> _Direction 1_:
Retype the rows below exactly, starting at the first row and ending at the line that contains "picture [748, 133, 1621, 931]".

1. `TASKS_DIR/todo/` exists and contains at least one task file for the selected context — **STOP if missing**
   - Exception for Product implementation re-entry: if no selected product tasks remain in `todo/`, but the active autodev state is Step 7 or the latest product completeness report is missing/invalid/contains `FAIL`, skip directly to Step 15 (Product Implementation Completeness Gate). This gate may create remediation tasks and return to Step 1. Do not write a final implementation report from this state.
2. `_dependencies_table.md` exists — **STOP if missing**
3. At least one task is not yet completed — **STOP if all done**
4. **Working tree is clean** — run `git status --porcelain`; the output must be empty.
   - If dirty, STOP and present the list of changed files to the user via the Choose format:
     - A) Commit or stash stray changes manually, then re-invoke `/implement`
     - B) Agent commits stray changes as a single `chore: WIP pre-implement` commit and proceeds
     - C) Abort
   - Rationale: each batch ends with a commit. Unrelated uncommitted changes would get silently folded into batch commits otherwise.
   - This check is repeated at the start of each batch iteration (see step 6 / step 14 Loop).

## Algorithm

### 1. Parse

- Read selected task `*.md` files from `TASKS_DIR/todo/` (excluding files starting with `_`)
- Read `_dependencies_table.md` — parse into a dependency graph (DAG)
- Validate: no circular dependencies in the selected task graph, all referenced selected-task dependencies exist or are already completed in `TASKS_DIR/done/`

### 2. Detect Progress

- Scan the codebase to determine which tasks are already completed
- Match implemented code against task acceptance criteria
- Mark completed tasks as done in the DAG
- Report progress to user: "X of Y tasks completed"

### 3. Compute Next Batch

- Topological sort remaining tasks
- Select tasks whose dependencies are ALL satisfied (completed)
- A batch is simply a coherent group of tasks for review + commit. Within the batch, tasks are implemented sequentially in topological order.
- Cap the batch size at a reasonable review scope (default: 4 tasks)
- If the batch would exceed 20 total complexity points, suggest splitting and let the user decide

### 4. Assign File Ownership

The authoritative file-ownership map is `_docs/02_document/module-layout.md` (produced by the decompose skill's Step 1.5). Task specs are purely behavioral — they do NOT carry file paths. Derive ownership from the layout, not from the task spec's prose.

For each task in the batch:
- Read the task spec's **Component** field.
- Look up the component in `_docs/02_document/module-layout.md` → Per-Component Mapping.

> _Entries provided_:
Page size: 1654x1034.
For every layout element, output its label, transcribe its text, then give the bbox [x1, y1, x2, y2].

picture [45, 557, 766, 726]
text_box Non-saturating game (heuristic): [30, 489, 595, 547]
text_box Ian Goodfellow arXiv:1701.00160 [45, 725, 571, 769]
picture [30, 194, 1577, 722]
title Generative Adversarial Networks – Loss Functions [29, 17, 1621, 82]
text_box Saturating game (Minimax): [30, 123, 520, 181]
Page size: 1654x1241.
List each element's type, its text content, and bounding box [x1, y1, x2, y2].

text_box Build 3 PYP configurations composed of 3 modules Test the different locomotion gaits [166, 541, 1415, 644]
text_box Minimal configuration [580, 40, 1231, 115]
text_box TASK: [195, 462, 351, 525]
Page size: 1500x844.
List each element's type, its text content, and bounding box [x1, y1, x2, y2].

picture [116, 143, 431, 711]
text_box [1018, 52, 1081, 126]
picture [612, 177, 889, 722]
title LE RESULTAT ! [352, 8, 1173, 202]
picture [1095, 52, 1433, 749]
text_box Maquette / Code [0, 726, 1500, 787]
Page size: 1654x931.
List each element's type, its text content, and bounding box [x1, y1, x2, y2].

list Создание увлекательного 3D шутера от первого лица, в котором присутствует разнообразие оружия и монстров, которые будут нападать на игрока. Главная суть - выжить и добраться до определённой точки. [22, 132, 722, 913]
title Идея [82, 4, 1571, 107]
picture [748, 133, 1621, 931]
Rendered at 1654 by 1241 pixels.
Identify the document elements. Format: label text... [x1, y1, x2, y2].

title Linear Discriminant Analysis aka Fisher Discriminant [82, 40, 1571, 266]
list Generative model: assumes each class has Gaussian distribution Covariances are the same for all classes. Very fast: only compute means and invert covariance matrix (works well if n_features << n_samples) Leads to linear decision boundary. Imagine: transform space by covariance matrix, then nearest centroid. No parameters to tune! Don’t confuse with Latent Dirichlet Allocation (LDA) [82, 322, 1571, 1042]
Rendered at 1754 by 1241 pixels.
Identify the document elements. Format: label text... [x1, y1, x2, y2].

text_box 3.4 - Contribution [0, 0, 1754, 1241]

> _Direction 2_:
In the selected passage, what is the default batch size cap?

> _Right answer 1_:
Page size: 1654x1034.
For every layout element, output its label, transcribe its text, then give the bbox [x1, y1, x2, y2].

picture [45, 557, 766, 726]
text_box Non-saturating game (heuristic): [30, 489, 595, 547]
text_box Ian Goodfellow arXiv:1701.00160 [45, 725, 571, 769]
picture [30, 194, 1577, 722]
title Generative Adversarial Networks – Loss Functions [29, 17, 1621, 82]
text_box Saturating game (Minimax): [30, 123, 520, 181]
Page size: 1654x1241.
List each element's type, its text content, and bounding box [x1, y1, x2, y2].

text_box Build 3 PYP configurations composed of 3 modules Test the different locomotion gaits [166, 541, 1415, 644]
text_box Minimal configuration [580, 40, 1231, 115]
text_box TASK: [195, 462, 351, 525]
Page size: 1500x844.
List each element's type, its text content, and bounding box [x1, y1, x2, y2].

picture [116, 143, 431, 711]
text_box [1018, 52, 1081, 126]
picture [612, 177, 889, 722]
title LE RESULTAT ! [352, 8, 1173, 202]
picture [1095, 52, 1433, 749]
text_box Maquette / Code [0, 726, 1500, 787]
Page size: 1654x931.
List each element's type, its text content, and bounding box [x1, y1, x2, y2].

list Создание увлекательного 3D шутера от первого лица, в котором присутствует разнообразие оружия и монстров, которые будут нападать на игрока. Главная суть - выжить и добраться до определённой точки. [22, 132, 722, 913]
title Идея [82, 4, 1571, 107]
picture [748, 133, 1621, 931]

> _Right answer 2_:
4 tasks